## Task goal:
Lines before the one containing "The segment at" are not wanted. Transcribe that line and all after it exactly, to the end of the entries.

## Items from a data source:
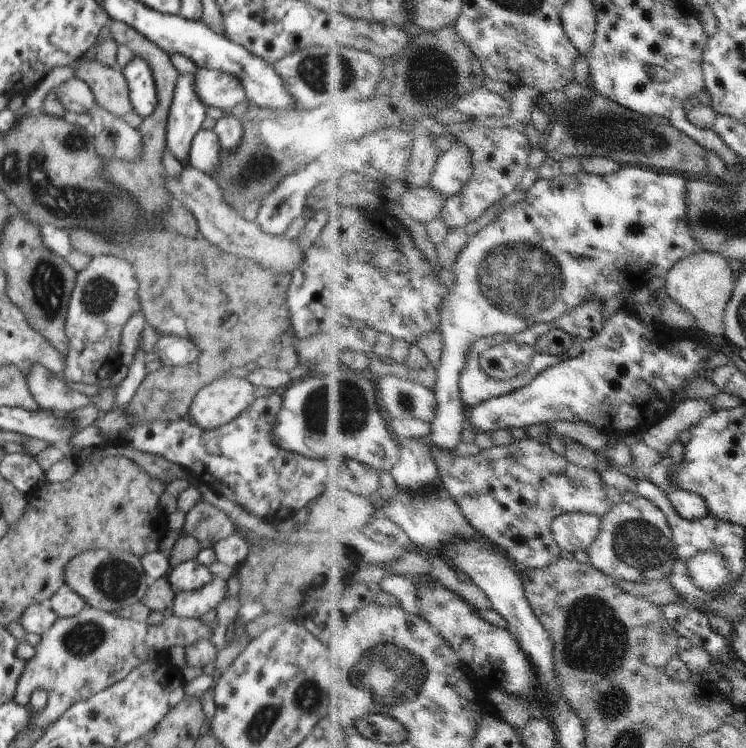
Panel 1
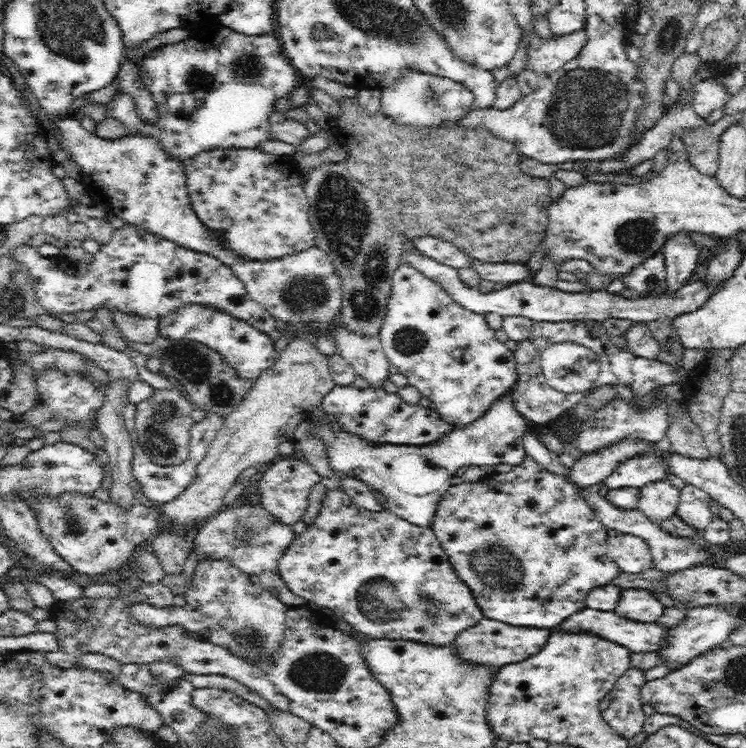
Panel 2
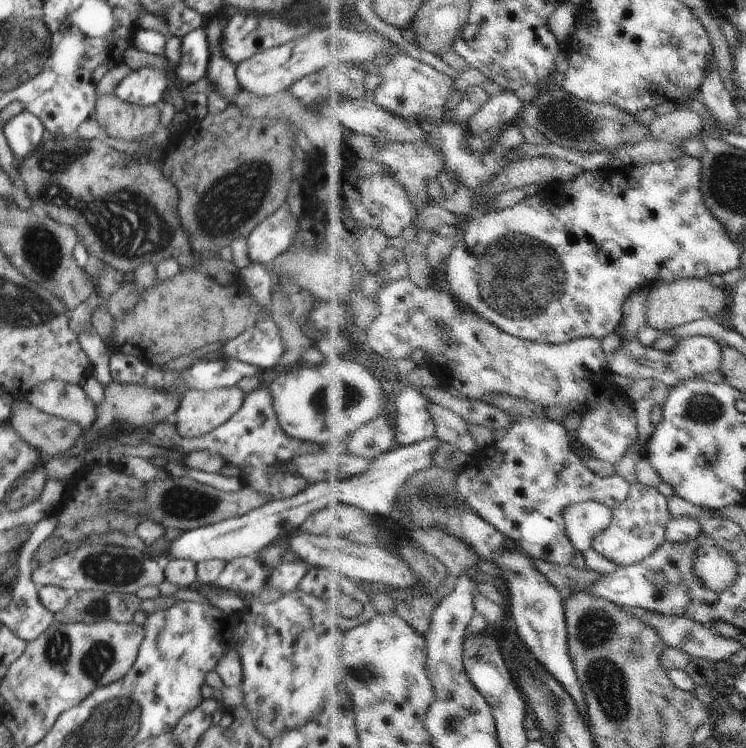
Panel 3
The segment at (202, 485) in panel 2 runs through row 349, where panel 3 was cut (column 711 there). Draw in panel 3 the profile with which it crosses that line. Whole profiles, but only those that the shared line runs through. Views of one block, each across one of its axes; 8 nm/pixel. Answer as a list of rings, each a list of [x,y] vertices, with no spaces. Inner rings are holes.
[[[702,278],[680,279],[669,283],[664,282],[655,287],[651,294],[648,320],[650,326],[658,330],[672,330],[696,320],[714,318],[720,312],[724,312],[730,305],[730,292],[724,293],[722,286],[714,286],[710,280]]]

## Answer section:
The segment at (202, 485) in panel 2 runs through row 349, where panel 3 was cut (column 711 there). Draw in panel 3 the profile with which it crosses that line. Whole profiles, but only those that the shared line runs through. Views of one block, each across one of its axes; 8 nm/pixel. Answer as a list of rings, each a list of [x,y] vertices, with no spaces. Inner rings are holes.
[[[702,278],[680,279],[669,283],[664,282],[655,287],[651,294],[648,320],[650,326],[658,330],[672,330],[696,320],[714,318],[720,312],[724,312],[730,305],[730,292],[724,293],[722,286],[714,286],[710,280]]]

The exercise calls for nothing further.